◆ Consigna A:
Responde estas preguntas sobre el pasaje acerca de la desesperanza:
(i) ¿En qué transforma la desesperanza al hombre?
(ii) Según Walter Kasper, ¿qué hacen los seres humanos tras el pecado?
(iii) ¿De dónde fueron sacados los seres humanos y adónde han de volver?
◆ Consigna B: Edita el fragmento del pasaje sobre la desesperanza que comienza con las palabras "Se han alienado" y termina después de "(cf. Gn 3,19).", y reemplaza "melancolía" por "tristeza".
◆ Consigna C: Continúa el pasaje sobre la desesperanza a partir de su última oración.

La desesperanza mata al hombre, lo
transforma en un muerto que camina y que no se da cuenta, no logra comprender,
pues no puede ver, la vida que camina siempre a su lado hasta el final de los
tiempos. Caemos en la oscuridad de la muerte. El motivo de la oscuridad de la
muerte lo indica la Biblia ya en los relatos de los orígenes. Tras el pecado,
escribe Walter Kasper, los seres humanos se esconden de Dios. “Tienen miedo de
él (cf. Gn 3,8s), no soportan la mirada divina. Sus ojos están velados y
trastocados, con demasiada frecuencia obcecados, y su corazón está empedernido.
Se han alienado de la fuente primordial de sus vidas y, por consiguiente, de sí
mismos. No pueden entenderse ya a sí mismos ni su propio destino. Están
afectados por una melancolía y una pesantez que tira de ellos hacia abajo, en
lugar de hacia arriba. Sacados del polvo, han de volver al polvo (cf. Gn 3,19).

◆ Extractos del material:
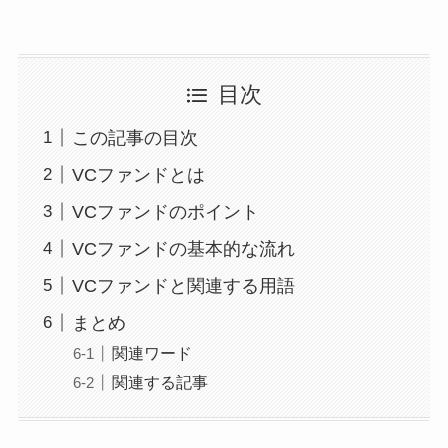
目次
この記事の目次
VCファンドとは
VCファンドのポイント
VCファンドの基本的な流れ
VCファンドと関連する用語
まとめ
関連ワード
関連する記事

◆ Respuesta final A:
(i) En un muerto que camina y que no se da cuenta.
(ii) Se esconden de Dios.
(iii) Fueron sacados del polvo y han de volver al polvo.

◆ Respuesta final B:
Se han alienado de la fuente primordial de sus vidas y, por consiguiente, de sí
mismos. No pueden entenderse ya a sí mismos ni su propio destino. Están
afectados por una tristeza y una pesantez que tira de ellos hacia abajo, en
lugar de hacia arriba. Sacados del polvo, han de volver al polvo (cf. Gn 3,19).

◆ Respuesta final C:
La muerte se delinea reiteradamente ya en muchos fenómenos de esta vida, en
especial en la enfermedad. El Nuevo Testamento lo dice sin rodeos: la muerte es
salario del pecado (cf. Rom 5,12; 6,23). Es expresión de una alienación interna
de Dios, que es la vida y quiere la vida”. El hombre cuando pierde la
esperanza, pierde el sentido de la vida, se distrae de su capacidad de Dios, se
hunde en su propia realidad y no puede ver más allá. Queda incapacitado para
ver, es decir, morimos.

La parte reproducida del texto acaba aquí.